[Exercise objective] Copy word for word the lines of the items below, starting with the line that contains "Why ALBANG Industrial" and continuing through the end of the items.

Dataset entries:
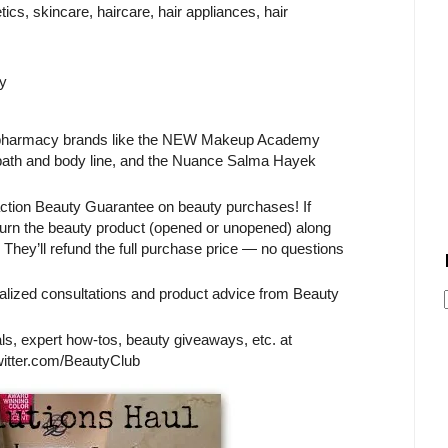
cs, skincare, haircare, hair appliances, hair
y
S/pharmacy brands like the NEW Makeup Academy
 bath and body line, and the Nuance Salma Hayek
action Beauty Guarantee on beauty purchases! If
eturn the beauty product (opened or unopened) along
They’ll refund the full purchase price — no questions
alized consultations and product advice from Beauty
s, expert how-tos, beauty giveaways, etc. at
tter.com/BeautyClub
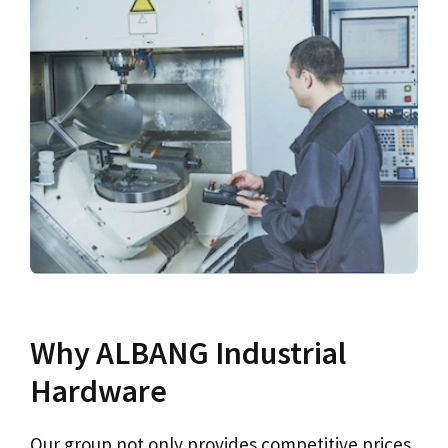
Why ALBANG Industrial
Hardware
Our group not only provides competitive prices,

[Your solution]
Why ALBANG Industrial
Hardware
Our group not only provides competitive prices,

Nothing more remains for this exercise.